Four Ways to Show a Character’s Skill Without Having Her Use It

One complaint people often have about bad writers is that they claim their characters are good at doing a certain thing or have a certain interest, but there’s next to no evidence in the text that it’s actually true. Characters who love books don’t seem to be any more literate than their friends who don’t, the charismatic strike the audience as ordinary and possibly a bit off-putting, and in general, the skill comes out looking like it’s just there in name only. But at the same time, sometimes a character is going to have a skill that, while it might be relevant for her to have it, just isn’t actually going to come up most of the time—or you’re going to want to properly foreshadow a skill she has before it becomes the thing that will save her bacon during the climax. Without just telling the audience “And oh, yeah, she knows how to do this.”

Here’s how.

  1. Jargon. It’s more common in technical fields, but just about any skill or interest has its own unique vocabulary. If someone has trained in the skill, or spent a lot of time on the interest, it’s probably had an impact on her vocabulary—just think about the kinds of words and phrases that being a gamer tends to sneak into people’s dialogue. If someone knows about dice designations, they’re probably a gamer; if they know what you mean when you talk about “Pulling a Miko”, they’ve probably read Order of the Stick.
  2. In-jokes. These are a subset of jargon; essentially, a set of references and ideas that people in the know would find hilarious and people who aren’t might not even realize were jokes. The difference is that not all of these are based on necessary knowledge; some are just as peculiar to experience and specific groups as they are to people with the skillset. To use a gaming example, just about everyone who knows from gaming can identify with jokes about saving throws or failing a Spot Check, Exalted players would probably chuckle over my group’s Terrifying Apparition of Stealth, but you’d have to actually be in my group to understand why we get such a laugh out of waffles.
  3. Analogy.
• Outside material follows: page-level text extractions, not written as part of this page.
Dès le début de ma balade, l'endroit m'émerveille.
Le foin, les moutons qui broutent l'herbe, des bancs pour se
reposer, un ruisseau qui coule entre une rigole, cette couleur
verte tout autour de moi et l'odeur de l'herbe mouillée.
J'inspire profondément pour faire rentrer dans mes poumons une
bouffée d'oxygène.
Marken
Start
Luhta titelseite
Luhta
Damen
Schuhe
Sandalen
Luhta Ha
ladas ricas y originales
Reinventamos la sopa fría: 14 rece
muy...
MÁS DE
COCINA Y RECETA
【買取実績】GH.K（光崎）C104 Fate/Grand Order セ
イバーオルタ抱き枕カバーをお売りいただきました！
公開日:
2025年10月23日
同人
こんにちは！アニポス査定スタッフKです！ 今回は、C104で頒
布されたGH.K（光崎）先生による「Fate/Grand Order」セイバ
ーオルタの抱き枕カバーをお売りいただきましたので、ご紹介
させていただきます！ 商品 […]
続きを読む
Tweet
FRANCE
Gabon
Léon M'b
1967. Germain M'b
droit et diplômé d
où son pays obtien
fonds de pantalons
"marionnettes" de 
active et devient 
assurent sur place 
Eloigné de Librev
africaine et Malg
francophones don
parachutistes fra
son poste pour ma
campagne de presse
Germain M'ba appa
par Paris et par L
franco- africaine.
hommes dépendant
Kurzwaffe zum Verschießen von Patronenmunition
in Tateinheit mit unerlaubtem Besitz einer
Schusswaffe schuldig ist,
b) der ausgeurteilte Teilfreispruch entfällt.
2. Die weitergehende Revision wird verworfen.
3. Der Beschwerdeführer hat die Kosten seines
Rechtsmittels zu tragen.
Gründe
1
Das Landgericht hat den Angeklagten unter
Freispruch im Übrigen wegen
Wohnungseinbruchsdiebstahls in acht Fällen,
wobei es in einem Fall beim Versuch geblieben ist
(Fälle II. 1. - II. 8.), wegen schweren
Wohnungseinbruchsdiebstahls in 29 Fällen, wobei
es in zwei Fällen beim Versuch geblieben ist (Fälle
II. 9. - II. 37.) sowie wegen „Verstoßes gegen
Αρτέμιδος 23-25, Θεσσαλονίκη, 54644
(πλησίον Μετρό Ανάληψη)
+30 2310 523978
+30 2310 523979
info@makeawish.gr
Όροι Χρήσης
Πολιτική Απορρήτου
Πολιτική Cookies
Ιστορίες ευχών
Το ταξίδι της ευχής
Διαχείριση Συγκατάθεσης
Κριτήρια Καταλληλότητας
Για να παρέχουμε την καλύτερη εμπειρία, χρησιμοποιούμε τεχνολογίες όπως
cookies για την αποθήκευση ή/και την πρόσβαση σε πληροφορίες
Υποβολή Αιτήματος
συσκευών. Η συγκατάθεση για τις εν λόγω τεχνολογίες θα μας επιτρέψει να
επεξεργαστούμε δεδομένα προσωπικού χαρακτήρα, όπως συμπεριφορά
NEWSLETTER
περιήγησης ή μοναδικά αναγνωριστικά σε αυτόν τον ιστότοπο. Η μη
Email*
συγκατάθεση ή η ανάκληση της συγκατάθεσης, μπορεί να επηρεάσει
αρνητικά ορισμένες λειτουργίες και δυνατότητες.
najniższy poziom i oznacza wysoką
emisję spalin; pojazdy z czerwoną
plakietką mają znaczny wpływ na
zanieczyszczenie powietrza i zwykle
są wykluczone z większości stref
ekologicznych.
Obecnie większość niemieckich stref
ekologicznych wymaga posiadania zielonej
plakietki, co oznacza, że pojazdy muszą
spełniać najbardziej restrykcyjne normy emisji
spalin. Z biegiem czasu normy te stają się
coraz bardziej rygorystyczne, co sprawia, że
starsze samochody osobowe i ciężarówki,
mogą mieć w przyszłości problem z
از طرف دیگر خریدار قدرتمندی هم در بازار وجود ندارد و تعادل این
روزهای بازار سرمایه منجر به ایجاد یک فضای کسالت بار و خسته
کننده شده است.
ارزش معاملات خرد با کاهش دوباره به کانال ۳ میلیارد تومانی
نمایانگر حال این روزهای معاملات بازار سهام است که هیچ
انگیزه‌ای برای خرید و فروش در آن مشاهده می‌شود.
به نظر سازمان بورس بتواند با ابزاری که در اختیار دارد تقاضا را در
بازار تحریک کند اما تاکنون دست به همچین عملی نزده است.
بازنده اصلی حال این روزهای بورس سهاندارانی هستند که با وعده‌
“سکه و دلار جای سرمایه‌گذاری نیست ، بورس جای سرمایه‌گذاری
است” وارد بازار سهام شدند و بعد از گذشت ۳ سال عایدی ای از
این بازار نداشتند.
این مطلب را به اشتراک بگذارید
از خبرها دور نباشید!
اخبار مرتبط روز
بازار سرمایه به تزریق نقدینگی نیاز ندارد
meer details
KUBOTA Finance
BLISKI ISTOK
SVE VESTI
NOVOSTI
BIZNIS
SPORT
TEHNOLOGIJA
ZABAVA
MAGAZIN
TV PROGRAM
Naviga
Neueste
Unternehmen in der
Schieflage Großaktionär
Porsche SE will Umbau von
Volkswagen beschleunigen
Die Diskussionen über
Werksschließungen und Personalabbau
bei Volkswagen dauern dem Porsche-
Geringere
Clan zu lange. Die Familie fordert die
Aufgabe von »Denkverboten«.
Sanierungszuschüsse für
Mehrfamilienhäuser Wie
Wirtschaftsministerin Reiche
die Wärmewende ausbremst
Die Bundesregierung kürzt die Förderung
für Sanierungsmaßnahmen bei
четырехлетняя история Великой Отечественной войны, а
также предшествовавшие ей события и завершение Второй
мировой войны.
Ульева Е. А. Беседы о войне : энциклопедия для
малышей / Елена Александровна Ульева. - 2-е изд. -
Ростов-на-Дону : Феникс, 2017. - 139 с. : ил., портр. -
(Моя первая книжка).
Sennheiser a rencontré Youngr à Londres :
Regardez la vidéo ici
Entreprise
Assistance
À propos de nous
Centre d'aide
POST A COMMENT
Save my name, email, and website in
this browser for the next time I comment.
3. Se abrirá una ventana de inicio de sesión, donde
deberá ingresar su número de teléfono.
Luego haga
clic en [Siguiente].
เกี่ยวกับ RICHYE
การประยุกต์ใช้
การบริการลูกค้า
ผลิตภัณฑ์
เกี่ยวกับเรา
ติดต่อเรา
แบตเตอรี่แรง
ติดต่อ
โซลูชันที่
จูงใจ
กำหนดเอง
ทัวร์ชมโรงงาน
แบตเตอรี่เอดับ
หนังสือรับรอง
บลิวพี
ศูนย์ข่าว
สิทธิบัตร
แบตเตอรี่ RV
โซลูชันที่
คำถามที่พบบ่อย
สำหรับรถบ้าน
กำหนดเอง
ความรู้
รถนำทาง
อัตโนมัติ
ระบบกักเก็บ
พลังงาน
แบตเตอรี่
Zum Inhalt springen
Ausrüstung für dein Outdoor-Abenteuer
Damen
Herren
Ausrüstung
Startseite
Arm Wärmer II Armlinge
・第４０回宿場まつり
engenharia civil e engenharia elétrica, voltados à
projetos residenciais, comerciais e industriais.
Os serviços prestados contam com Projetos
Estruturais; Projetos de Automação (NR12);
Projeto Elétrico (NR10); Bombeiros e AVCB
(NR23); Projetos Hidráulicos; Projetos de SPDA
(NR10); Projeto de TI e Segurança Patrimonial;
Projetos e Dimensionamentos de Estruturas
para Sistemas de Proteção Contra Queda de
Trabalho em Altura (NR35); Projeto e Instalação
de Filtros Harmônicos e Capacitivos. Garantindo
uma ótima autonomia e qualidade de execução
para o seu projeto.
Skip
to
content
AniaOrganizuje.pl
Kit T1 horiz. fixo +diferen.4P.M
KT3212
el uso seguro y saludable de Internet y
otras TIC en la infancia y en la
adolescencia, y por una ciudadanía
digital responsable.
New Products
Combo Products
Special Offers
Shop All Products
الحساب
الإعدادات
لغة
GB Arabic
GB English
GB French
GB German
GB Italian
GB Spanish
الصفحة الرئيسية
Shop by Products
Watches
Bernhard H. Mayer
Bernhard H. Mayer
People often frame things they don’t entirely understand in terms of things they do, whether they’re trying to explain something or make sense of it. I’ve seen the immune system explained in terms of a police force, the seasons demonstrated with a fire and a marshmallow, and making an argument put in terms of carpentry. Characters with a strong body of knowledge in a subject or interest are likely to do the same thing; why wouldn’t a magical theorist, having trouble with an idea, suddenly brighten up and start making connections when someone begins analogizing the issue to sympathetic magic, or maybe attempt to rationalize shapeshifting through her knowledge of alchemy? It doesn’t even have to be correct.
  4. Application of Skills/Knowledge. Ability doesn’t occupy a vacuum; skills and knowledge involved in some fields are likely to spill over to others. A light physicist may not be too good at hitting the cue ball in a game of pool, but she’s probably going to know ; a demonologist may not know much about most of the history of a city, but she’s probably going to know about the part when Lisar, Lord of the Seven Fires, had made his home there and how he was driven away. Give the character’s gifts a chance to be pseudo-relevant; you can probably even get away with having them chalk their success up to what their original field did for them.

If you scatter these, people are likelier to react to the discovery that the character has background in the field with “Oh, that makes sense” or “Thought so!” than with “Where did THAT come from?”